## [Task]
Below are some entries. Copy each line in them that holds "Gründung".

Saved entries

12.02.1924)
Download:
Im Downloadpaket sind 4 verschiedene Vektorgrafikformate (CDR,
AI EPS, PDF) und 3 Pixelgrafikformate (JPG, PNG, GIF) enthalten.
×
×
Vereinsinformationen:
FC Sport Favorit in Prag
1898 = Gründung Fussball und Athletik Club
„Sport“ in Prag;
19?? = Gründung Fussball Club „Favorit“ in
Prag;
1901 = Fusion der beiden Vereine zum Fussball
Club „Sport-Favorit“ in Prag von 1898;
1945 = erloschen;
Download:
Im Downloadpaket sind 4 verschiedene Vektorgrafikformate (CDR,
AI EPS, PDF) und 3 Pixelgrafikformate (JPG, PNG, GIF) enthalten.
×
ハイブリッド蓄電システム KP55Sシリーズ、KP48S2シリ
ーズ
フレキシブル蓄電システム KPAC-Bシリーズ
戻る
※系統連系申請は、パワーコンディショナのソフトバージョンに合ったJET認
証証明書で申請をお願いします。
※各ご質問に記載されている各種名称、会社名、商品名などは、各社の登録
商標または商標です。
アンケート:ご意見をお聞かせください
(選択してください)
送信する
--
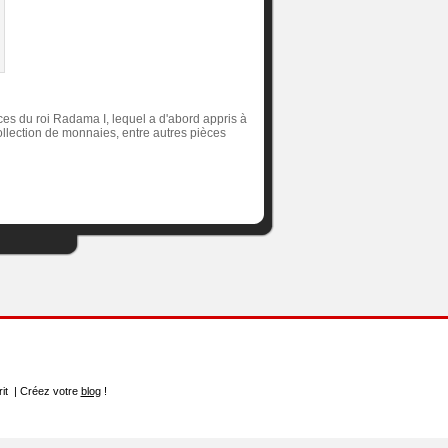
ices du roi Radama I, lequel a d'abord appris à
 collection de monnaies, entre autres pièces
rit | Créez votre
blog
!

## [Written reply]
1898 = Gründung Fussball und Athletik Club
19?? = Gründung Fussball Club „Favorit“ in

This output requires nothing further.